Prescott’s own dreams of levelling up
Prescott had a dream of revitalised local government. As deputy prime minister, he presented the policy paper ‘Your region, your choice – revitalising the English Regions’. Having been a driving force of devolution to Scotland, Wales, Northern Ireland, and London, Prescott stated in the paper:
“By devolving power and revitalising the regions we bring decision-making closer to the people and make government more efficient, more effective and more accountable.”
Prescott proposed further devolution to the English regions, including the creation of regional assemblies by local referendum.
The proposals would have revolutionised local government. While the regional chambers represented a useful symbolic coordinating body, Prescott’s paper also proposed devolving considerable powers in:
- Regional economic, spatial, and planning strategies
- Distributing EU Structural Funds
- Arts and Sports
- Public health.
It would also place regional leadership as a key consulting partner for Whitehall spending and environmental strategy.
In other words, it would have been a most radical picture of levelling up.
Will Gove also meet Prescott’s end?
Two main factors saw the end of Prescott and with it the transition of OPDM into MHCLG. The first was his high-profile failure to deliver devolution in the 2004 referendum to install a regional assembly in the North East. After 78 percent of voters rejected the idea, this failure marked the stalling of meaningful devolution for a decade.

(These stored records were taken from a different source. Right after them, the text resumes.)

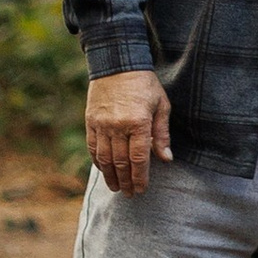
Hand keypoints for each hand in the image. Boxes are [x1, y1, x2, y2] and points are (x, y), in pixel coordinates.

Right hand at [87, 68, 173, 197]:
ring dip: (110, 176)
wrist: (117, 63)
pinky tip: (103, 170)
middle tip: (129, 194)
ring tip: (116, 187)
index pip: (139, 158)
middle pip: (121, 162)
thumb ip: (162, 133)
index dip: (140, 178)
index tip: (142, 190)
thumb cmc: (144, 84)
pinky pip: (92, 147)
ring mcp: (102, 124)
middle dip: (126, 181)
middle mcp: (118, 125)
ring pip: (105, 158)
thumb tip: (166, 159)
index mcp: (138, 122)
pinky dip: (97, 161)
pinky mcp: (91, 121)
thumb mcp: (161, 104)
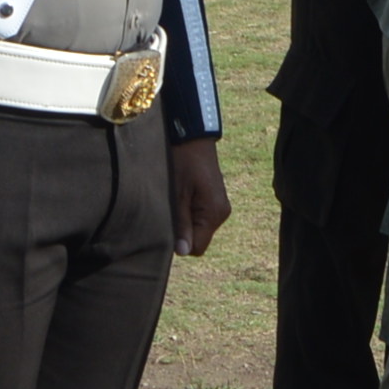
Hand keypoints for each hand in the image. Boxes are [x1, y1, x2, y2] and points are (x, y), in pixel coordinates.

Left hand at [168, 135, 230, 258]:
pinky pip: (200, 217)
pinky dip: (188, 212)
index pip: (197, 247)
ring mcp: (219, 206)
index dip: (180, 242)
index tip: (167, 224)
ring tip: (175, 199)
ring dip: (184, 220)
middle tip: (169, 208)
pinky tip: (181, 195)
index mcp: (214, 213)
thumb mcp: (177, 194)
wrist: (192, 136)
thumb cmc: (182, 161)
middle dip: (182, 231)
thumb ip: (181, 223)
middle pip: (198, 239)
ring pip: (198, 228)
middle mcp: (221, 213)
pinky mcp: (214, 200)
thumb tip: (183, 251)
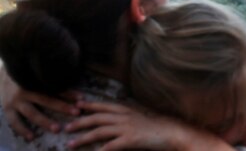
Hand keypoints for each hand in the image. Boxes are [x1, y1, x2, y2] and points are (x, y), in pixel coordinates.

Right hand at [0, 66, 80, 140]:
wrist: (1, 75)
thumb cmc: (26, 75)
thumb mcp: (37, 73)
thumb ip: (51, 78)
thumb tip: (73, 79)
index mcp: (35, 80)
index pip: (55, 86)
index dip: (69, 92)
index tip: (82, 98)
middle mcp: (26, 90)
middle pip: (46, 99)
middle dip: (62, 107)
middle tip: (76, 112)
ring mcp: (16, 100)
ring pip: (32, 113)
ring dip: (45, 121)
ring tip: (57, 129)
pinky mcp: (7, 108)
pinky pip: (14, 121)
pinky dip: (22, 130)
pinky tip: (31, 137)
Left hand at [64, 101, 230, 150]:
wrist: (175, 132)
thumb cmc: (160, 127)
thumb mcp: (142, 118)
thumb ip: (129, 118)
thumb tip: (118, 120)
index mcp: (127, 110)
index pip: (103, 105)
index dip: (88, 105)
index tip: (75, 104)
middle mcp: (125, 117)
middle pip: (96, 118)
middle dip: (79, 122)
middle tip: (65, 127)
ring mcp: (127, 128)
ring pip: (99, 131)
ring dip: (82, 138)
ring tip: (70, 144)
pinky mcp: (131, 140)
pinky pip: (111, 146)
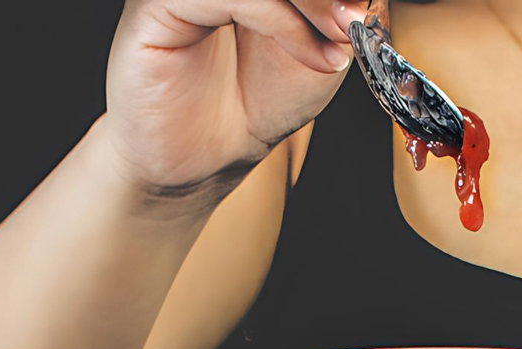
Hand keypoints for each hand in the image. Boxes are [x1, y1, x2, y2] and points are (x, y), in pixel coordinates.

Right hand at [105, 0, 362, 197]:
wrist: (205, 160)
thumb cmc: (256, 100)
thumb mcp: (318, 48)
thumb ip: (336, 13)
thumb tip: (360, 2)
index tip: (362, 10)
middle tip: (354, 18)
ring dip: (311, 2)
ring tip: (338, 36)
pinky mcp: (159, 3)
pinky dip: (281, 20)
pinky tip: (311, 53)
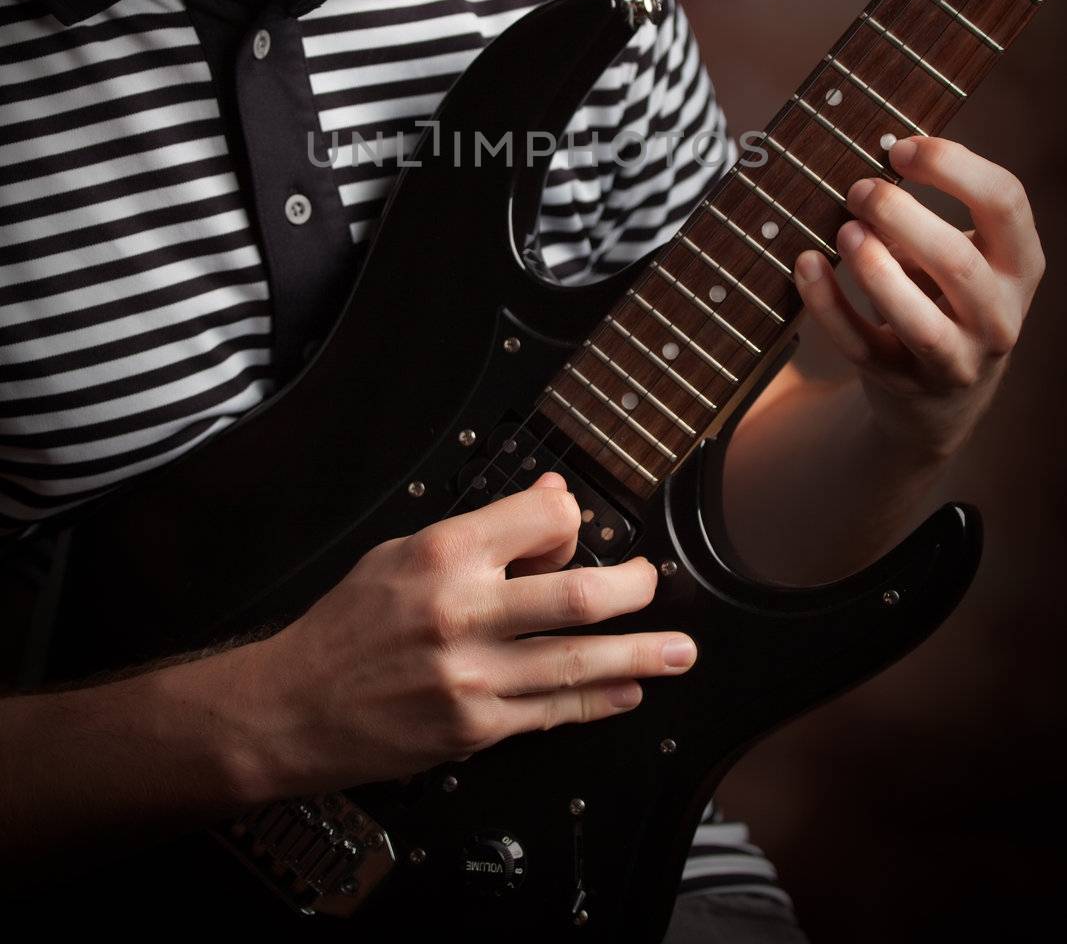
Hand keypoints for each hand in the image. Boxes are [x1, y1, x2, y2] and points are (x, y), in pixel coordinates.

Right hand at [245, 472, 697, 796]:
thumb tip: (550, 501)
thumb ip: (480, 530)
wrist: (293, 707)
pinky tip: (627, 691)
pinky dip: (598, 701)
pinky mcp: (475, 728)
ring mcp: (472, 676)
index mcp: (441, 555)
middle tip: (653, 584)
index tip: (577, 526)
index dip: (569, 519)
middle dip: (631, 589)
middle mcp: (462, 612)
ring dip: (639, 655)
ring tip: (679, 650)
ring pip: (577, 662)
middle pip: (575, 594)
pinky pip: (553, 713)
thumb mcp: (400, 553)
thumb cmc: (346, 627)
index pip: (539, 520)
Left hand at [792, 135, 1045, 457]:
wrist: (943, 397)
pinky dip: (829, 305)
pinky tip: (806, 265)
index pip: (1005, 201)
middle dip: (901, 217)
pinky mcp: (904, 384)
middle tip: (859, 190)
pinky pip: (862, 346)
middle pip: (958, 262)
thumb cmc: (944, 299)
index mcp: (1020, 264)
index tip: (899, 149)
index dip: (952, 166)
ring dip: (875, 270)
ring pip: (919, 322)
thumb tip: (867, 176)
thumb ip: (926, 219)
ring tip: (845, 230)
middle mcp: (999, 316)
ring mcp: (955, 359)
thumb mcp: (958, 256)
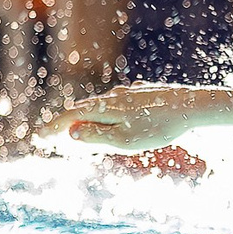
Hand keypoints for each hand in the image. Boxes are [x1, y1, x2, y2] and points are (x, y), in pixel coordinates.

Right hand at [42, 85, 222, 151]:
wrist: (193, 107)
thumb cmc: (159, 127)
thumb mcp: (125, 140)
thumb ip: (97, 136)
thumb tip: (72, 133)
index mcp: (105, 107)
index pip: (71, 117)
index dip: (54, 128)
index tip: (39, 137)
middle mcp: (114, 96)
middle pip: (84, 109)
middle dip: (66, 122)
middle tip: (51, 134)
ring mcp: (130, 93)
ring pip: (102, 104)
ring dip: (87, 115)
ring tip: (77, 125)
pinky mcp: (145, 94)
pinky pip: (119, 103)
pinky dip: (107, 111)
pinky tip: (111, 111)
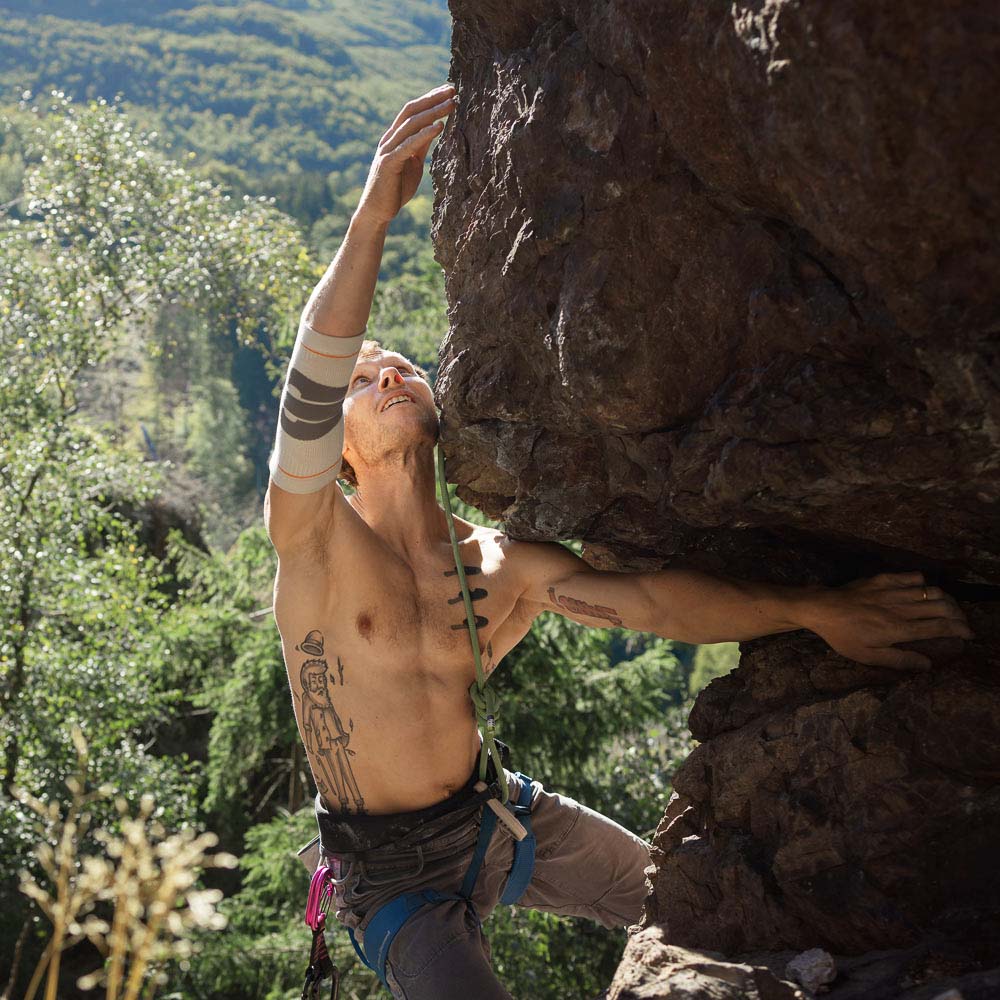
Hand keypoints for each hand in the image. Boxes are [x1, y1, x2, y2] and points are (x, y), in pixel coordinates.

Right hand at [355, 84, 455, 226]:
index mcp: (395, 138)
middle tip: (453, 90)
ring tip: (452, 105)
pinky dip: (424, 134)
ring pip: (411, 124)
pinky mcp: (389, 164)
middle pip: (411, 111)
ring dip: (433, 113)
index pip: (412, 111)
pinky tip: (439, 127)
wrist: (378, 212)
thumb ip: (420, 145)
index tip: (449, 89)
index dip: (430, 98)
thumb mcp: (413, 162)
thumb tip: (435, 127)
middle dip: (433, 99)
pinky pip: (408, 145)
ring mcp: (387, 150)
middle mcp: (389, 139)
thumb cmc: (396, 188)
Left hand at [808, 572, 972, 669]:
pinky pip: (913, 577)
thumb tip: (928, 665)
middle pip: (943, 607)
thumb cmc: (843, 636)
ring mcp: (893, 591)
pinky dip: (924, 584)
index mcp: (900, 629)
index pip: (941, 627)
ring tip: (949, 608)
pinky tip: (924, 591)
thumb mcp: (869, 656)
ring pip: (931, 591)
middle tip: (961, 623)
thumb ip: (900, 660)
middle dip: (959, 615)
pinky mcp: (884, 579)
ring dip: (946, 599)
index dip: (960, 630)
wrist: (822, 609)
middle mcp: (901, 608)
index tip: (969, 635)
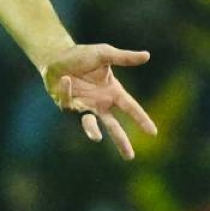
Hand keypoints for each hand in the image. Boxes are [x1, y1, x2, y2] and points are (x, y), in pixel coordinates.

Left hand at [40, 44, 157, 159]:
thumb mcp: (104, 53)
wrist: (56, 56)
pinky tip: (66, 79)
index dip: (141, 119)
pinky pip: (68, 102)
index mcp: (112, 92)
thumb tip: (147, 55)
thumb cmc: (82, 55)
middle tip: (130, 157)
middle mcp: (99, 102)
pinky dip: (67, 92)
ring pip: (90, 124)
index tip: (153, 133)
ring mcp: (83, 106)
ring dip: (93, 131)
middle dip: (121, 141)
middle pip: (113, 126)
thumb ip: (124, 58)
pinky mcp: (66, 105)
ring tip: (97, 137)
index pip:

The second was a series of revelations about Prescott’s personal life. In 2006, it was revealed that Prescott had had a two-year affair with his diary secretary, Tracey Temple. Soon after, an allegation of sexual assault was made against him.
Prescott’s ministerial responsibilities were then transitioned into a new department, the MHCLG. Blair then sidelined Prescott, before both men resigned in 2007.
These two pitfalls already lie ahead for Gove. While he may have honest intentions to level up the country, this will be difficult within the framework of the government’s planned post-covid austerity, combined with the economic hit of Brexit.
The challenges ahead
At best, Gove has three years to deliver transformational change to regional inequality, and to solve the housing market and cladding crisis. If rumours of a 2022 election are true, he may only have seven months before campaigning begins.
One has to wonder whether Gove’s new brief is a poisoned chalice. While failure would bring disrepute to Johnson’s government, it would also tie it to a man whose loyalty to the prime minister has always been uncertain, and damage the myth of Gove as a deliverer.
Meanwhile, rumours about Gove’s personal life are rife, particularly following the news of his separation from his wife, Daily Mail columnist Sarah Vine. Already in recent weeks, news has come of Gove’s rude conduct clubbing in Aberdeen, and he admitted to taking cocaine in the 2019 leadership election. However, Gove’s prominent position even after these revelations indicates that this may be less of a problem.
Nonetheless, Gove has a serious job ahead in his new department. For the sake of all the areas in desperate need of levelling up, we should seriously hope that he succeeds where Prescott failed.